BEIJING, June 6 An alliance of more than 20 of
China's independent oil refineries has urged its members to
strictly adhere to government rules on oil quotas and taxes,
according to a group statement seen by Reuters on Tuesday.
The mostly privately run refineries, known as "teapots",
have upended China's oil market after Beijing began allowing
them to import crude in late 2015 in an effort to shake up a
market dominated by state-owned majors.
However, state firms like Sinopec and PetroChina
have repeatedly accused the independents of
undercutting their larger rivals by evading or under-paying
consumption taxes for gasoline and diesel. Beijing in 2016
dispatched inspection teams to oversee the teapots' tax records.
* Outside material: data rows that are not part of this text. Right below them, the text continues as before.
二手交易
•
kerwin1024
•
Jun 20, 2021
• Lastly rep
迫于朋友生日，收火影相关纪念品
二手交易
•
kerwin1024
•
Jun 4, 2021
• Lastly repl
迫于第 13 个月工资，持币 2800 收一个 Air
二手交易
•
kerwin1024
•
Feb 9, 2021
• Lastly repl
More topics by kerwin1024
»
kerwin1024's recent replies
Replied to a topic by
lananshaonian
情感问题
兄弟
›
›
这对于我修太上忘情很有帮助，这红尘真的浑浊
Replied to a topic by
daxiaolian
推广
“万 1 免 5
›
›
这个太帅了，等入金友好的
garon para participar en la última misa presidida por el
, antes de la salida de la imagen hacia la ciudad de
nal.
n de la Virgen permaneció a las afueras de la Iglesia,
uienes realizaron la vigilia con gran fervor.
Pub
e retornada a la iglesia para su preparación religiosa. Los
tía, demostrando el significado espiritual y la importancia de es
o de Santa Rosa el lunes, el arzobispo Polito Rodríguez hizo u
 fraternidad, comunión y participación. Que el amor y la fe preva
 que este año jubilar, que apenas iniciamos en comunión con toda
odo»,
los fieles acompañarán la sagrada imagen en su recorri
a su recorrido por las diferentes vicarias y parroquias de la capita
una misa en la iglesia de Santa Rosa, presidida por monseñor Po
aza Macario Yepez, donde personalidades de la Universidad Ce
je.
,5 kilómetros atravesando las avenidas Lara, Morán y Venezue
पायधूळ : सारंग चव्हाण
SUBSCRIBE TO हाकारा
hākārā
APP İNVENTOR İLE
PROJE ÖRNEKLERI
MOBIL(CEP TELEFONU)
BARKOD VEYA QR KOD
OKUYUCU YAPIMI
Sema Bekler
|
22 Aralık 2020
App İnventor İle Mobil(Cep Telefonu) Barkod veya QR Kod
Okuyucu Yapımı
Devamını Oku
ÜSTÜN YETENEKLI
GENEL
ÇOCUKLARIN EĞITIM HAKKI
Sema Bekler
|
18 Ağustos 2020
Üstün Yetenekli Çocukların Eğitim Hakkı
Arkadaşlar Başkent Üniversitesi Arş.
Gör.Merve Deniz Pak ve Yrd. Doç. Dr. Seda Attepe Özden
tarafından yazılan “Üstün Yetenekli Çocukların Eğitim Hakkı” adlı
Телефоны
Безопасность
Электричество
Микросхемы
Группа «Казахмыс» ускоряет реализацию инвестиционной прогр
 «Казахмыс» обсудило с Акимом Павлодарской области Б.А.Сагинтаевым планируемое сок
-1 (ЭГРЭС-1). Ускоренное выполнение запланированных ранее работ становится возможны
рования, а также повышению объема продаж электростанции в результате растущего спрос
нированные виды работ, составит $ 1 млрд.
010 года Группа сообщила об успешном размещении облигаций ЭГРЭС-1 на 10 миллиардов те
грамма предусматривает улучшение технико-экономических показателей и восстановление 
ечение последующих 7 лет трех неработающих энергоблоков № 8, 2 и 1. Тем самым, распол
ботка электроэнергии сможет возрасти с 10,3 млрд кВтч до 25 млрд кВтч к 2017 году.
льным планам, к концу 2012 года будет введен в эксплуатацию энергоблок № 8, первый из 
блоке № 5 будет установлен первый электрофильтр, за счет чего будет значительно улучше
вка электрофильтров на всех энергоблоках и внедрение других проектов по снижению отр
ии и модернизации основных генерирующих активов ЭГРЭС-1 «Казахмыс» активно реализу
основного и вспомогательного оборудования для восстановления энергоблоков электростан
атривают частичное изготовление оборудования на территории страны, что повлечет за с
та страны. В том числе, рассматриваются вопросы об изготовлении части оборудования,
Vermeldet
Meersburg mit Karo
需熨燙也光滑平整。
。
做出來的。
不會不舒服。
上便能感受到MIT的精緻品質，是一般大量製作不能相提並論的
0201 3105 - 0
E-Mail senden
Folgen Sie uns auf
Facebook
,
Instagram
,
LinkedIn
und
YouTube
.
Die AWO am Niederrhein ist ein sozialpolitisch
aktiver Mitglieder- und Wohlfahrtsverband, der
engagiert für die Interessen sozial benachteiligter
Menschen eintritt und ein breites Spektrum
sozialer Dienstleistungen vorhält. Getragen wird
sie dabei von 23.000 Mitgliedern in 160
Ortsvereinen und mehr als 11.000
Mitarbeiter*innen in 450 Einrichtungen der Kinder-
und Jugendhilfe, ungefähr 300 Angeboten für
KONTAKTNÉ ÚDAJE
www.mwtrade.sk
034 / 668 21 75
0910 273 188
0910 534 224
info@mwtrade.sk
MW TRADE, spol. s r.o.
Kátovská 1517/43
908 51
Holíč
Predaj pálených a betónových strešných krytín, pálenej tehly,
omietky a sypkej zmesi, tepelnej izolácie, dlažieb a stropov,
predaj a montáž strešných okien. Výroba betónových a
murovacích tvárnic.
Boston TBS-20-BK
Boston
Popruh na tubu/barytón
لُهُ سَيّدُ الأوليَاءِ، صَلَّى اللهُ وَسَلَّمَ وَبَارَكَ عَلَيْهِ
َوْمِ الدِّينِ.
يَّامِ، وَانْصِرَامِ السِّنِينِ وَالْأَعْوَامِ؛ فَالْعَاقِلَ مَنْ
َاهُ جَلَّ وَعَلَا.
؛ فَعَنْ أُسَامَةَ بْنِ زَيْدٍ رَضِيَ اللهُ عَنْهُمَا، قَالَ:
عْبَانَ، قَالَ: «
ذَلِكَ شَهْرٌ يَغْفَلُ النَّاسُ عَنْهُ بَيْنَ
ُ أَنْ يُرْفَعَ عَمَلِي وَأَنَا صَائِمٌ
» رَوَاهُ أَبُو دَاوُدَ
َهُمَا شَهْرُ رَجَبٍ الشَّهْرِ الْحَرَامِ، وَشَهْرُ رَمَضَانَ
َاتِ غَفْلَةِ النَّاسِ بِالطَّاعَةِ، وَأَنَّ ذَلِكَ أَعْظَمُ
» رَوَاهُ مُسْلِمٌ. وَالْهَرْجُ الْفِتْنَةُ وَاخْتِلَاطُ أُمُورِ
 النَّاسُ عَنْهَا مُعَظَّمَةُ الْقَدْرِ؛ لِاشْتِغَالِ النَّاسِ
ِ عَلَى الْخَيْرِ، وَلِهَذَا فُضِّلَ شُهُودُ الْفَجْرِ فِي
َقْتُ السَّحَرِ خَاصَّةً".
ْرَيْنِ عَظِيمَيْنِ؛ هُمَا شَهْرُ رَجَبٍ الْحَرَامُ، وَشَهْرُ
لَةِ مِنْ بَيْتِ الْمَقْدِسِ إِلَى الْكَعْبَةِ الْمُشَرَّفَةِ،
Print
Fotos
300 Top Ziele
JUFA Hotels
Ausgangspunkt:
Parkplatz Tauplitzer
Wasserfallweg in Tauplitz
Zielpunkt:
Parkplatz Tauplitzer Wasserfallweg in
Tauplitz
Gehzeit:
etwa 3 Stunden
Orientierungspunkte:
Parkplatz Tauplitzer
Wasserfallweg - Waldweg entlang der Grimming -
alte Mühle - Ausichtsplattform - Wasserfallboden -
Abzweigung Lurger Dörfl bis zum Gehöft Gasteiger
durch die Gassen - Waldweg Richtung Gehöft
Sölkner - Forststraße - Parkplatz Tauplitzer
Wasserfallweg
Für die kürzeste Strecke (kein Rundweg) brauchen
The indepedents are also facing shifting government policies
on oil quotas at a time when domestic oil demand growth is
slowing, undermining their ability to expand after a stellar
year in 2016.
"(We) shall strictly abide by government regulations over
flows of crude oil, pay taxes according to the law," the
statement from the alliance said.
"Resale of (imported) crude oil shall be strictly prohibited
... defaults shall be banned."
The government has stipulated that crude brought in via
import quotas should only used by the independents for their own
processing and not resold in the market.
The alliance, headed by Shandong Dongming Petrochemical
Group, the country's largest independent refiner, also called
for joint purchasing and information sharing in a bid to stave
off internal competition.
Since late 2015, China has allowed about 28 independent
companies to import crude oil for the first time in an effort to
to boost private investment and encourage competition.
The plants have won crude oil import quotas totalling nearly
1.9 million barrels per day, and made imports equal to about 18
percent of China's total oil imports in the first quarter.